Author: Siobhan Dowd
Publication Date: 10/13/09
Publisher: David Fickling Books
[Goodreads|Amazon]
Blurb(GR): Holly’s story will leave a lasting impression on all who travel with her.
Memories of mum are the only thing that make Holly Hogan happy. She hates her foster family with their too-nice ways and their false sympathy. And she hates her life, her stupid school, and the way everyone is always on at her. Then she finds the wig, and everything changes. Wearing the long, flowing blond locks she feels transformed. She’s not Holly anymore, she’s Solace: the girl with the slinkster walk and the supersharp talk. She’s older, more confident—the kind of girl who can walk right out of her humdrum life, hitch to Ireland, and find her mum. The kind of girl who can face the world head-on.
So begins a bittersweet and sometimes hilarious journey as Solace swaggers and Holly tiptoes across England and through memory, discovering her true self and unlocking the secrets of her past.
Review:
This book is beautifully written, emotionally honest, and kept me riveted through many hot, humid, should-have-been-unbearable walks. I loved so many things about it and I would recommend it in a heartbeat. Unfortunately I think this is just one of those cases of “it’s not you, it’s me.”

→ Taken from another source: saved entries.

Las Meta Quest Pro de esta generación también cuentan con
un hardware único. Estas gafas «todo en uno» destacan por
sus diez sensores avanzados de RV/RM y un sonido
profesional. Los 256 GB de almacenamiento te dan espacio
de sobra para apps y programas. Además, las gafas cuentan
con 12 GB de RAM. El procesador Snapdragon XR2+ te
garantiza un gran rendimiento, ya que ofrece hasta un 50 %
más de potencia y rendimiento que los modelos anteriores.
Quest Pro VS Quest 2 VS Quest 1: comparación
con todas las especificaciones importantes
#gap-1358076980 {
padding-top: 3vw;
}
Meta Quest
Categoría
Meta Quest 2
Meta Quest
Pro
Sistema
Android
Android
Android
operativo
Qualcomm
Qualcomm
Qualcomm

This is a very quiet, understated story that is nonetheless powerful. Holly is a “care-babe” – raised in the foster care system in England ever since she and her mam got separated when she was very young and her mam headed back to Ireland, where she was born. Holly eventually finds herself in a group home, where she spends several years gaining a small measure of stability with a couple of older, troublemaking pals and her social worker. Everything starts changing when her social worker announces that he’s leaving for another job and Holly is offered a foster placement with a well-off do-gooders Ray and Fiona. Stifled by her new environment and betrayed by every adult she’s ever counted on, Holly longs to run away to Ireland and find her mam again. When she discovers an ash blond wig in her foster mother’s things, she puts it on and suddenly becomes someone else – Solace. Solace is older, confident, and brave. Solace is a survivor, and she’s ready to head out into the world on her own. So she does.

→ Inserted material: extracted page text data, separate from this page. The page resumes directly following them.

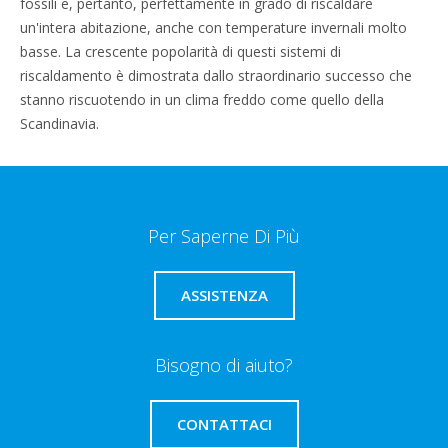
fossili e, pertanto, perfettamente in grado di riscaldare
un'intera abitazione, anche con temperature invernali molto
basse. La crescente popolarità di questi sistemi di
riscaldamento è dimostrata dallo straordinario successo che
stanno riscuotendo in un clima freddo come quello della
Scandinavia.
Per Saperne Di Più
ASSISTENZA
Bisogno di aiuto?
CONTATTACI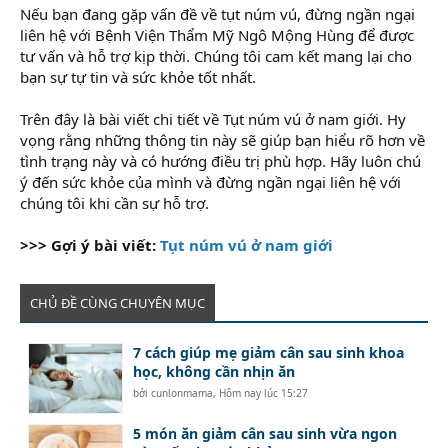
Nếu bạn đang gặp vấn đề về tụt núm vú, đừng ngần ngại
liên hệ với Bệnh Viện Thẩm Mỹ Ngô Mộng Hùng để được
tư vấn và hỗ trợ kịp thời. Chúng tôi cam kết mang lại cho
bạn sự tự tin và sức khỏe tốt nhất.
Trên đây là bài viết chi tiết về Tụt núm vú ở nam giới. Hy
vọng rằng những thông tin này sẽ giúp bạn hiểu rõ hơn về
tình trạng này và có hướng điều trị phù hợp. Hãy luôn chú
ý đến sức khỏe của mình và đừng ngần ngại liên hệ với
chúng tôi khi cần sự hỗ trợ.
>>> Gợi ý bài viết:
Tụt núm vú ở nam giới
CHỦ ĐỀ CÙNG CHUYÊN MỤC
7 cách giúp mẹ giảm cân sau sinh khoa
học, không cần nhịn ăn
bởi
cunlonmama
,
Hôm nay lúc 15:27
5 món ăn giảm cân sau sinh vừa ngon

“I was Solace the Unstoppable, the smooth-walking, sharp-talking glamour girl, and I was walking into a red sky, ready to hitch a ride. I was crossing the sea and landing in Ireland. I was walking up a hill to meet my mam, breathing in the morning air by the pint.”
This book travels the roads of parental abandonment with unflinching honesty. I felt so much for Holly, who reveals just as much when she’s lying to everyone she meets as she does when she’s finally admitting the painful truths to herself. I felt such a mixture of heartbreak and pride for this fourteen year old girl, who has the strength to conjure up an unstoppable slim-slam glamour girl to get herself through, but who understandably has a hard time setting Solace aside and letting her own hurts come to the surface. I think that Siobhan Dowd did such an amazing job of showing how these coping mechanisms, which are so necessary sometimes, can also become our worst enemies.
However, this book did feel a bit too young and rosy-hued for me. While the inner-mom in me was so thankful and relieved when Holly found the help that she needed and avoided getting seriously hurt on the road, the inner realist in me was nay-saying for the entire journey. While I wish that every teenage girl runaway out there would happen upon kind night-nurses, vegan truckers, and sweet LOTR-obsessed biker boys, I think the truth is often far worse.
But, I think that this book was written with a younger audience in mind and I did appreciate its very hopeful message. I think I only have one real criticism: I wish this book had ended about twenty pages sooner. The decision that Holly makes on the boat is momentous enough on its own; ending the story right there would have given this story so much more of a punch. I know that some readers love epilogues (and epilogue-style endings) – they love to see things get wrapped up and find out what happened to this character and that character and so forth. But for me, in general, epilogues seem to only diminish the power of the story itself. I’d much prefer to be left wondering about and imagining my own follow-ups, especially when the ones given are so neat and pretty and unrealistic. Holly’s journey and eventual realizations were more powerful for me on their own.